Pictures paired with source code
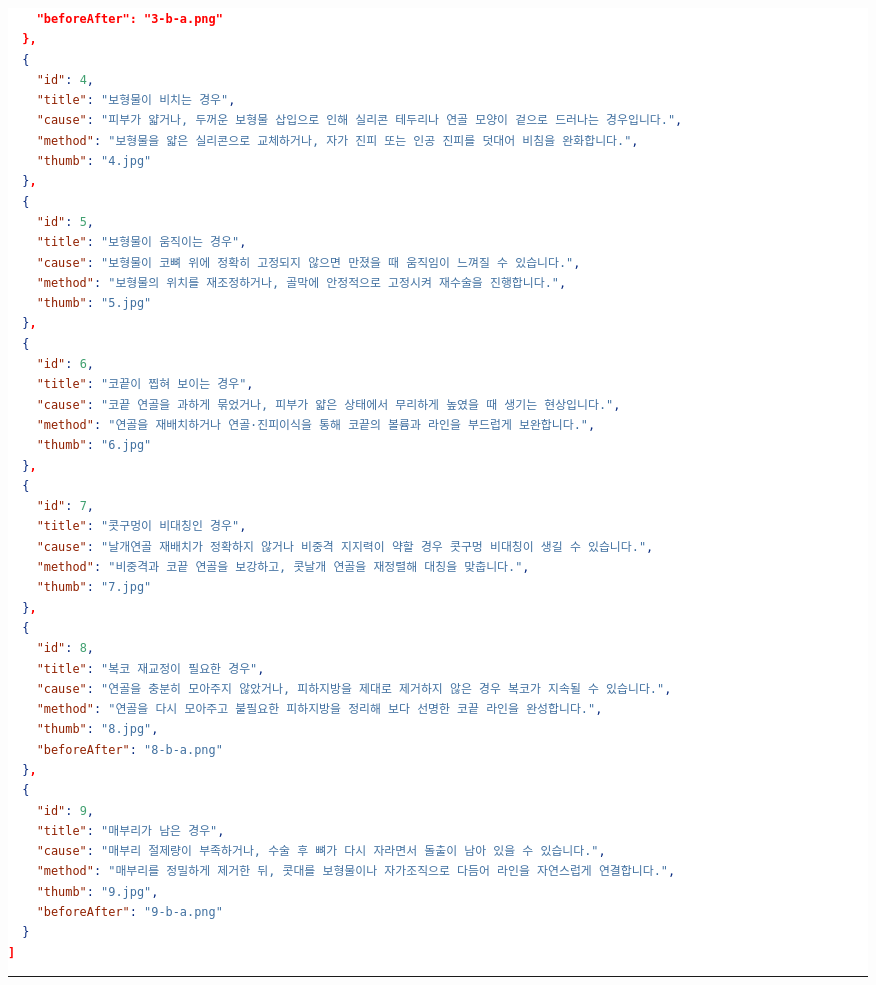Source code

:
 ```json
    "beforeAfter": "3-b-a.png"
  },
  {
    "id": 4,
    "title": "보형물이 비치는 경우",
    "cause": "피부가 얇거나, 두꺼운 보형물 삽입으로 인해 실리콘 테두리나 연골 모양이 겉으로 드러나는 경우입니다.",
    "method": "보형물을 얇은 실리콘으로 교체하거나, 자가 진피 또는 인공 진피를 덧대어 비침을 완화합니다.",
    "thumb": "4.jpg"
  },
  {
    "id": 5,
    "title": "보형물이 움직이는 경우",
    "cause": "보형물이 코뼈 위에 정확히 고정되지 않으면 만졌을 때 움직임이 느껴질 수 있습니다.",
    "method": "보형물의 위치를 재조정하거나, 골막에 안정적으로 고정시켜 재수술을 진행합니다.",
    "thumb": "5.jpg"
  },
  {
    "id": 6,
    "title": "코끝이 찝혀 보이는 경우",
    "cause": "코끝 연골을 과하게 묶었거나, 피부가 얇은 상태에서 무리하게 높였을 때 생기는 현상입니다.",
    "method": "연골을 재배치하거나 연골·진피이식을 통해 코끝의 볼륨과 라인을 부드럽게 보완합니다.",
    "thumb": "6.jpg"
  },
  {
    "id": 7,
    "title": "콧구멍이 비대칭인 경우",
    "cause": "날개연골 재배치가 정확하지 않거나 비중격 지지력이 약할 경우 콧구멍 비대칭이 생길 수 있습니다.",
    "method": "비중격과 코끝 연골을 보강하고, 콧날개 연골을 재정렬해 대칭을 맞춥니다.",
    "thumb": "7.jpg"
  },
  {
    "id": 8,
    "title": "복코 재교정이 필요한 경우",
    "cause": "연골을 충분히 모아주지 않았거나, 피하지방을 제대로 제거하지 않은 경우 복코가 지속될 수 있습니다.",
    "method": "연골을 다시 모아주고 불필요한 피하지방을 정리해 보다 선명한 코끝 라인을 완성합니다.",
    "thumb": "8.jpg",
    "beforeAfter": "8-b-a.png"
  },
  {
    "id": 9,
    "title": "매부리가 남은 경우",
    "cause": "매부리 절제량이 부족하거나, 수술 후 뼈가 다시 자라면서 돌출이 남아 있을 수 있습니다.",
    "method": "매부리를 정밀하게 제거한 뒤, 콧대를 보형물이나 자가조직으로 다듬어 라인을 자연스럽게 연결합니다.",
    "thumb": "9.jpg",
    "beforeAfter": "9-b-a.png"
  }
]
```

---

#### Aim of the exercise
Wherever a line contains the string "thumb", copy that line from the data.

#### Finished task
    "thumb": "4.jpg"
    "thumb": "5.jpg"
    "thumb": "6.jpg"
    "thumb": "7.jpg"
    "thumb": "8.jpg",
    "thumb": "9.jpg",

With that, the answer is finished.